- **Предоставленный текст**
= = = = = = =

Великая «помеха»
«Вам Лев Толстой не мешает писать? – спрашивал Блок знакомого литератора и, вздохнув, признавался: Мне – мешает». Такой великой «помехой» в великой польской словесности XX столетия был и во многом остается Витольд Гомбрович. «Без него я стал бы беднее, – передавал свои разноречивые чувства тридцать с лишним лет назад Славомир Мрожек. – А рядом с ним мне трудно быть собой». Это одна сторона дела: такой крупный и вместе с тем неподражаемый писатель, хочешь не хочешь, заслоняет, парализует и хорошо если не вовсе обеспложивает современников.

= = = = = = =

- **Задание**
Продолжите текст о Витольде Гомбровиче, начав сразу после его последнего предложения. Строки ниже никак не связаны с текстом о Гомбровиче.

- **Предоставленные данные**
= = = = = = =

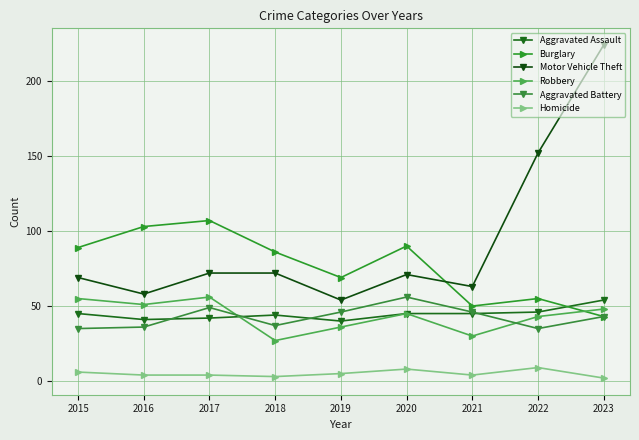

What is the value of the Motor Vehicle Theft point at the 8th from the left?

152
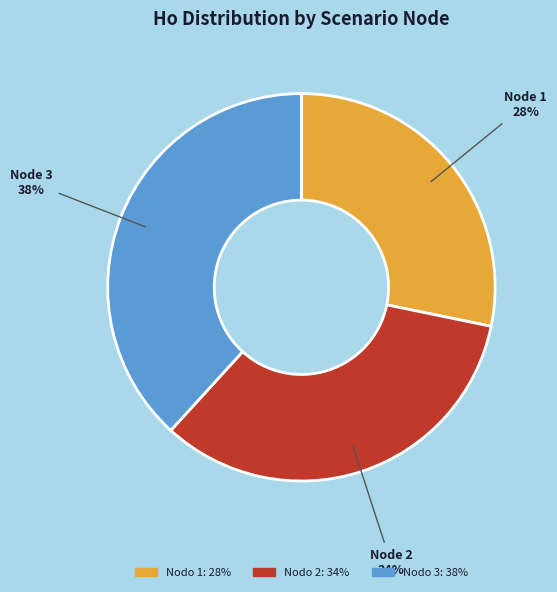

Is there a majority slice in this chart?

No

= = = = = = =

- **Результат выполнения**
Есть и другая. Бруно Шульц называл Гомбровича разведчиком и именователем областей неофициального, непризнаваемого, замалчиваемого в жизни и в сознании, сопоставляя его с Фрейдом (я бы добавил здесь имя фрейдовского ученика Эрика Эриксона, который ввел само понятие «кризис взросления»). Роль, что ни говори, для большинства окружающих малосимпатичная, и надеяться на их благодарность или хотя бы благожелательность в ответ на откровенность диагноста, понятно, не приходится. Тем более что Гомбрович был привередлив и нелицеприятен, привык провоцировать и любил задирать, делал это каждым словом, каждым поступком, каждой новой вещью. От него доставалось и самым близким (тому же Шульцу или Милошу), а о более дальних и говорить нечего. Приглашаю читателей, вовсе не знакомых с гомбровичевским «Дневником» или только что пробежавших переведенные на русский отрывки, обратиться к публикуемой ниже рецензии, написанной еле сдерживающим ярость Пазолини, и оценить, какую неприязнь мог Гомбрович вызывать у других, как он умел «достать»[119].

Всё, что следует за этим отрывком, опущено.